On July 17, 2006, lawyer Ms. C. Gwendolyn Landolt, laid a complaint with the Canadian Judicial Council about the conduct of Ontario Chief Justice Roy McMurtry in the same-sex marriage case, which was handed down in June 2003. She stated in the complaint that his actions in that case gave rise to an apprehension of bias for a number of reasons, including the fact that Chief Justice McMurtry’s daughter was a lesbian living in a homosexual union at the time the case was argued.

Mr. Justice Rosenblatt of the New York Court of Appeal recused (withdrew) himself from the same-sex marriage case before that court because of his daughter’s lesbian orientation.

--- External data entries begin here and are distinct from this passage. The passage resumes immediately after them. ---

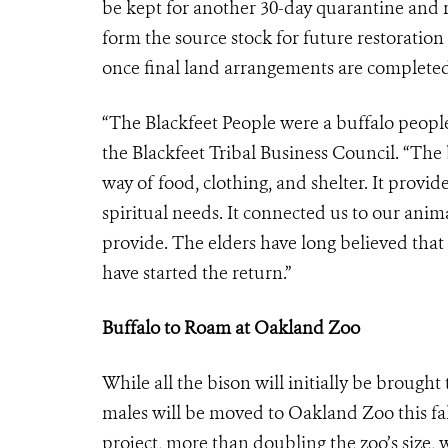
be kept for another 30-day quarantine and re
form the source stock for future restoratio
once final land arrangements are completed
“The Blackfeet People were a buffalo people
the Blackfeet Tribal Business Council. “The
way of food, clothing, and shelter. It provid
spiritual needs. It connected us to our anim
provide. The elders have long believed that 
have started the return.”
Buffalo to Roam at Oakland Zoo
While all the bison will initially be brough
males will be moved to Oakland Zoo this fall
project, more than doubling the zoo’s size, w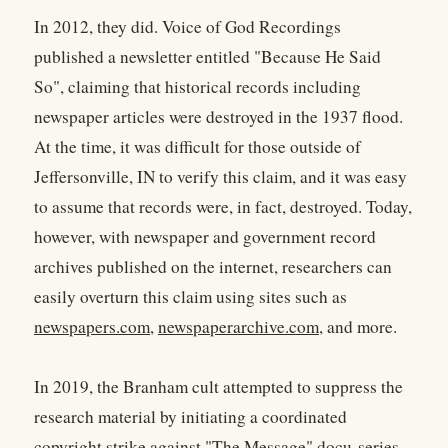
In 2012, they did. Voice of God Recordings
published a newsletter entitled "Because He Said
So", claiming that historical records including
newspaper articles were destroyed in the 1937 flood.
At the time, it was difficult for those outside of
Jeffersonville, IN to verify this claim, and it was easy
to assume that records were, in fact, destroyed. Today,
however, with newspaper and government record
archives published on the internet, researchers can
easily overturn this claim using sites such as
newspapers.com
,
newspaperarchive.com
, and more.
In 2019, the Branham cult attempted to suppress the
research material by initiating a coordinated
copyright strike against "The Message" docu-series.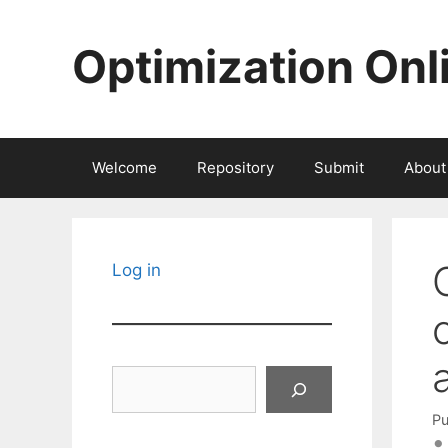
Skip
to
Optimization Onl
content
Welcome
Repository
Submit
About
Log in
Search
Pu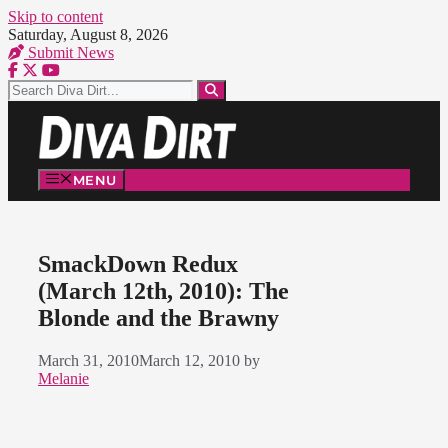
Skip to content
Saturday, August 8, 2026
Submit News
MENU
SmackDown Redux
(March 12th, 2010): The
Blonde and the Brawny
March 31, 2010
March 12, 2010
by
Melanie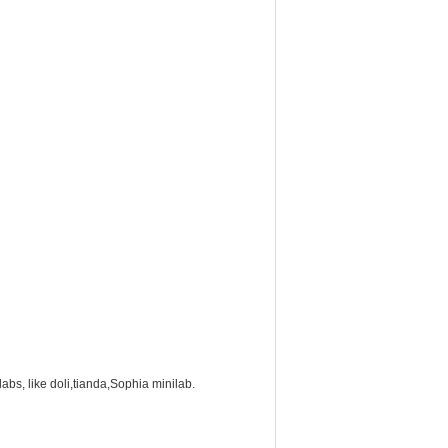
labs, like doli,tianda,Sophia minilab.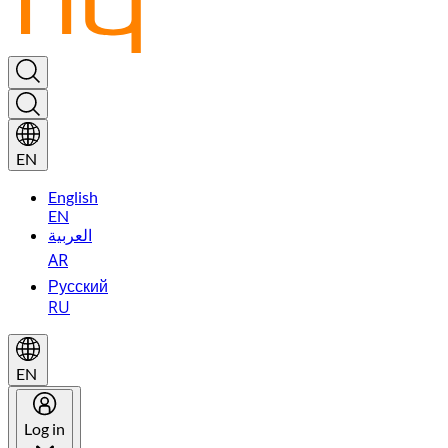
EN
English
EN
العربية
AR
Русский
RU
EN
Log in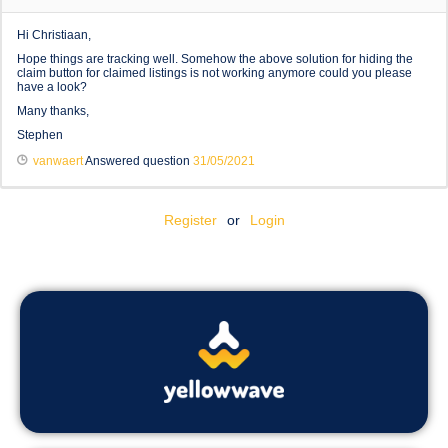
Hi Christiaan,
Hope things are tracking well. Somehow the above solution for hiding the
claim button for claimed listings is not working anymore could you please
have a look?
Many thanks,
Stephen
vanwaert
Answered question
31/05/2021
Register
or
Login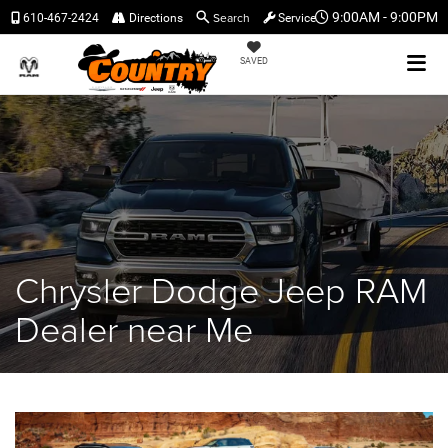
Search
9:00AM - 9:00PM
610-467-2424
Directions
Service
SAVED
Chrysler Dodge Jeep RAM
Dealer near Me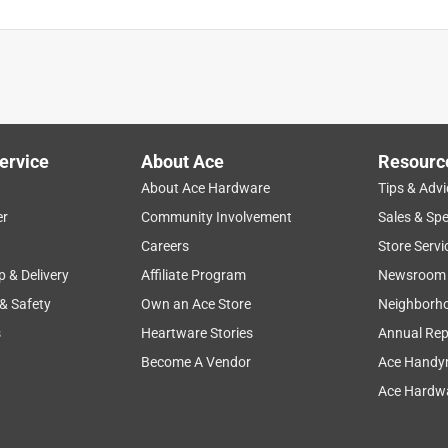
ervice
About Ace
Resourc
About Ace Hardware
Tips & Advi
er
Community Involvement
Sales & Spe
Careers
Store Servi
p & Delivery
Affiliate Program
Newsroom
 & Safety
Own an Ace Store
Neighborh
s
Heartware Stories
Annual Rep
Become A Vendor
Ace Handy
Ace Hardwa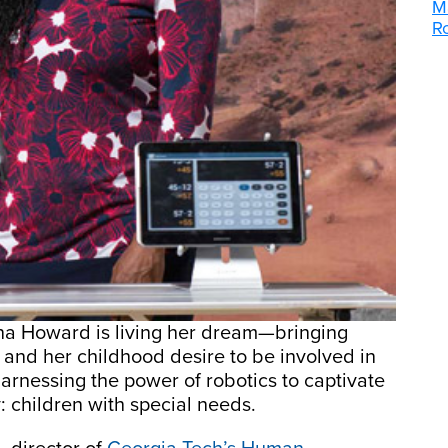
M
R
nna Howard is living her dream—bringing
s and her childhood desire to be involved in
 harnessing the power of robotics to captivate
: children with special needs.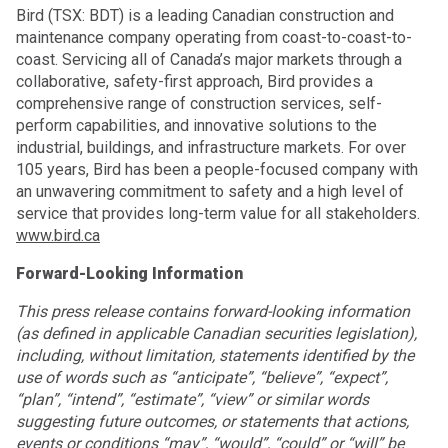
Bird (TSX: BDT) is a leading Canadian construction and
maintenance company operating from coast-to-coast-to-
coast. Servicing all of Canada’s major markets through a
collaborative, safety-first approach, Bird provides a
comprehensive range of construction services, self-
perform capabilities, and innovative solutions to the
industrial, buildings, and infrastructure markets. For over
105 years, Bird has been a people-focused company with
an unwavering commitment to safety and a high level of
service that provides long-term value for all stakeholders.
www.bird.ca
Forward-Looking Information
This press release contains forward-looking information
(as defined in applicable Canadian securities legislation),
including, without limitation, statements identified by the
use of words such as “anticipate”, “believe”, “expect”,
“plan”, “intend”, “estimate”, “view” or similar words
suggesting future outcomes, or statements that actions,
events or conditions “may”, “would”, “could” or “will” be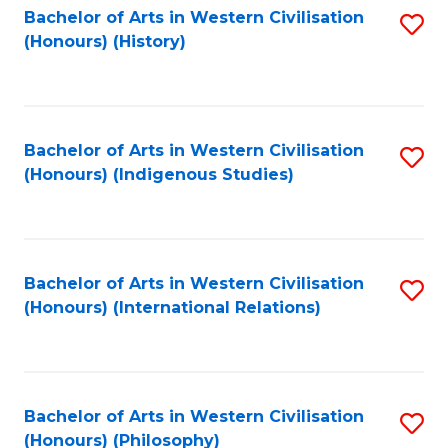
Bachelor of Arts in Western Civilisation
S
(Honours) (History)
to
C
Fa
Bachelor of Arts in Western Civilisation
S
(Honours) (Indigenous Studies)
to
C
Fa
Bachelor of Arts in Western Civilisation
S
(Honours) (International Relations)
to
C
Fa
Bachelor of Arts in Western Civilisation
S
(Honours) (Philosophy)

The New York Court of Appeal rejected same-sex marriage in July, 2006.

Further, two weeks subsequent to the court’s decision, the Chief Justice partied with two of the litigants and a photograph of the Chief Justice and the litigants together is widely available on the internet.

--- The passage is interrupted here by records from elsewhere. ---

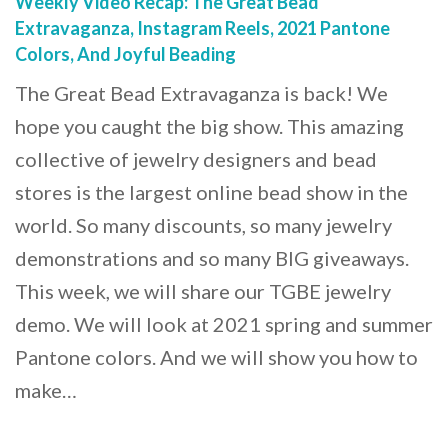
Weekly Video Recap: The Great Bead
Extravaganza, Instagram Reels, 2021 Pantone
Colors, And Joyful Beading
The Great Bead Extravaganza is back! We
hope you caught the big show. This amazing
collective of jewelry designers and bead
stores is the largest online bead show in the
world. So many discounts, so many jewelry
demonstrations and so many BIG giveaways.
This week, we will share our TGBE jewelry
demo. We will look at 2021 spring and summer
Pantone colors. And we will show you how to
make…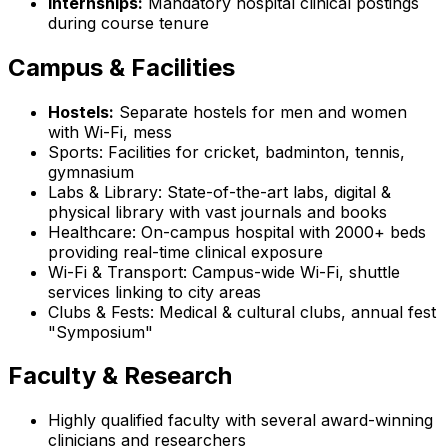
Internships:
Mandatory hospital clinical postings
during course tenure
Campus & Facilities
Hostels:
Separate hostels for men and women
with Wi-Fi, mess
Sports: Facilities for cricket, badminton, tennis,
gymnasium
Labs & Library: State-of-the-art labs, digital &
physical library with vast journals and books
Healthcare: On-campus hospital with 2000+ beds
providing real-time clinical exposure
Wi-Fi & Transport: Campus-wide Wi-Fi, shuttle
services linking to city areas
Clubs & Fests: Medical & cultural clubs, annual fest
"Symposium"
Faculty & Research
Highly qualified faculty with several award-winning
clinicians and researchers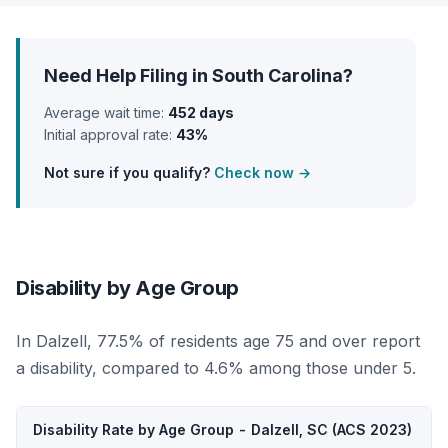
Need Help Filing in South Carolina?
Average wait time:
452 days
Initial approval rate:
43%
Not sure if you qualify?
Check now →
Disability by Age Group
In Dalzell, 77.5% of residents age 75 and over report
a disability, compared to 4.6% among those under 5.
Disability Rate by Age Group - Dalzell, SC (ACS 2023)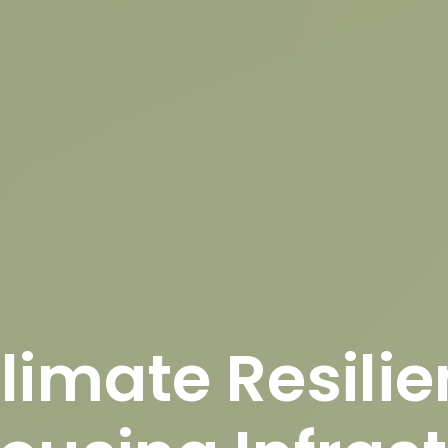
limate Resilie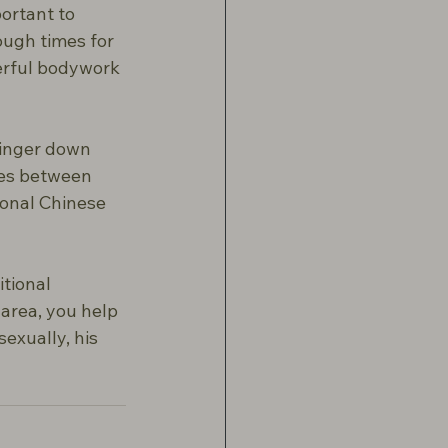
portant to 
ugh times for 
erful bodywork 
finger down 
ses between 
ional Chinese 
itional 
area, you help 
exually, his 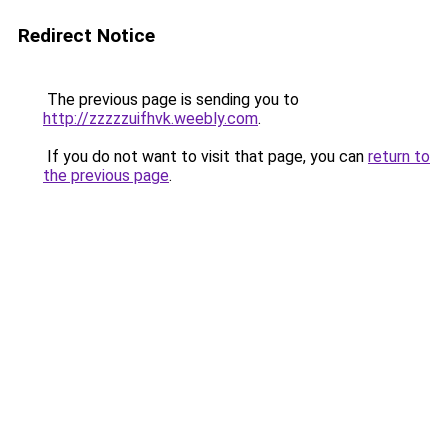
Redirect Notice
The previous page is sending you to
http://zzzzzuifhvk.weebly.com
.
If you do not want to visit that page, you can
return to
the previous page
.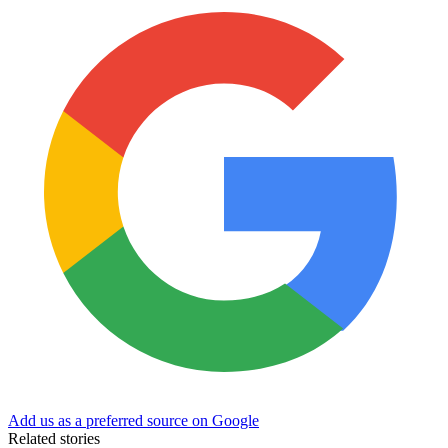
Add us as a preferred source on Google
Related stories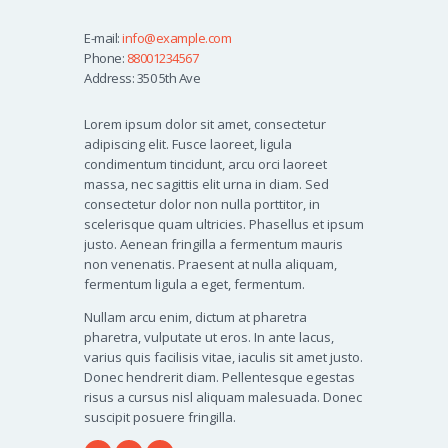
E-mail:
info@example.com
Phone:
88001234567
Address:
350 5th Ave
Lorem ipsum dolor sit amet, consectetur
adipiscing elit. Fusce laoreet, ligula
condimentum tincidunt, arcu orci laoreet
massa, nec sagittis elit urna in diam. Sed
consectetur dolor non nulla porttitor, in
scelerisque quam ultricies. Phasellus et ipsum
justo. Aenean fringilla a fermentum mauris
non venenatis. Praesent at nulla aliquam,
fermentum ligula a eget, fermentum.
Nullam arcu enim, dictum at pharetra
pharetra, vulputate ut eros. In ante lacus,
varius quis facilisis vitae, iaculis sit amet justo.
Donec hendrerit diam. Pellentesque egestas
risus a cursus nisl aliquam malesuada. Donec
suscipit posuere fringilla.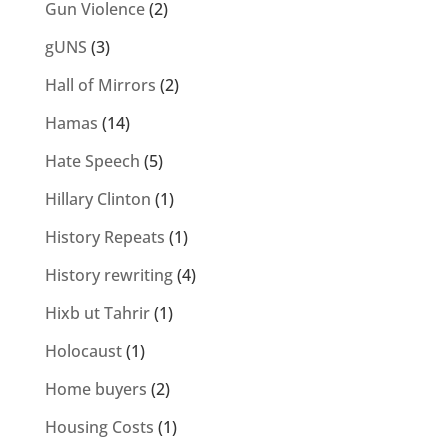
Gun Violence
(2)
gUNS
(3)
Hall of Mirrors
(2)
Hamas
(14)
Hate Speech
(5)
Hillary Clinton
(1)
History Repeats
(1)
History rewriting
(4)
Hixb ut Tahrir
(1)
Holocaust
(1)
Home buyers
(2)
Housing Costs
(1)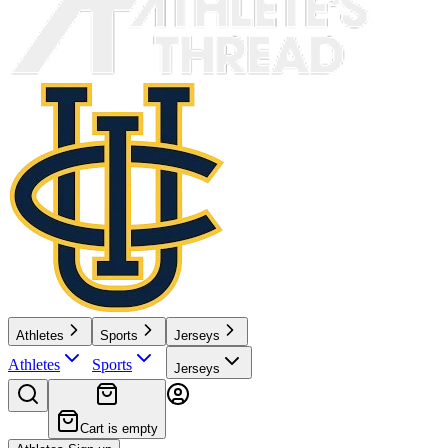
Athletes
Sports
Jerseys
Athletes
Sports
Jerseys
Cart is empty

In the Judicial Council’s letter dated December 19, 2006, the Council claimed:

… the sexual orientation of a judge’s children, and indeed the fact that a judge’s children are married or living in a common law relationship are not, in Chief Justice Scott’s view, indicative of any bias on the part of a judge.

The Council, however, was well aware that the issue before the Court was whether same-sex unions should be legally recognized, i.e., whether they should be recognized and acquire legal rights. That is, the case dealt specifically with the legal rights of same-sex unions – a matter which directly related to Judge McMurtry’s daughter’s own personal relationship. In short, the central issue before the court was whether same-sex relationships could acquire rights and privileges heretofore denied them, and this directly applied to his daughter’s situation.

The Council, however, concluded that there is no basis to support the view that Chief Justice McMurtry should have recused himself on the basis of the personal relationship of members of his family.

This conclusion, however, flies directly in the face of the guidelines of the Canadian Judicial Council set out in its document, “Ethical Principles for Judges,” (1998), Chapter 6:

Conflicts of Interest

§ Judges should disqualify themselves in any case in which they believe they will be unable to judge impartially.

§ Judges should disqualify themselves in any case in which they believe that a reasonable, fair minded and informed person would have a reasoned suspicion of conflict of interest between a judge’s personal interest (or that of a judge’s immediate family or close friends or associates) and a judge’s duty.

§ The potential for conflict of interest arises when the personal interest of the judge (or of those close to him or her) conflicts with the judge’s duty to adjudicate impartially. Judicial impartiality is concerned both with impartiality in fact and impartiality in the perception of a reasonable, fair minded and informed person.

§ … a judge … should disqualify him or herself if aware of any interest or relationship which, to a reasonable, fair minded and informed person would give rise to reasoned suspicion of lack of impartiality.

§ …a judge should disclose on the record anything which might support a plausible argument in favour of disqualification ….

It seems clear that the Judicial Council chose to ignore its own guidelines in order to protect Chief Justice McMurtry.  In regard to Chief Justice McMurtry partying with the same-sex litigants two weeks after the decision was handed down, the Council said:

"… it is well established that Chief Justices have public and representative functions as well as judicial responsibilities. Attendance at such events is important to ensure ongoing exchanges between the judiciary and other members of the legal profession. If Chief Justice McMurtry was asked to have his photograph taken with Messrs Bourassa and Varnell, it might indeed have been viewed as mean-spirited or worse to have declined. …"

If a judge had refused to be photographed with any other successful litigant in a case he had recently presided over, it would have been regarded as a reasonable and common sense decision on his part. In the case of these particular litigants, according to the Council, such a refusal would have been “mean-spirited or worse”. A shallow double standard.

The decision of the Canadian Judicial Council on the complaint against Chief Justice McMurtry indicates that the purpose of the Canadian Judicial Council is not to protect the public from the judges, but rather to protect the judges from the public. It also maintains the myth that judges are above politics, impartial and objective. Such is not necessarily the case.

 

Chief Justice McMurtry who was a member of the panel of judges who recently decided the controversial 3-parent case, will reach mandatory retirement age in May of 2007.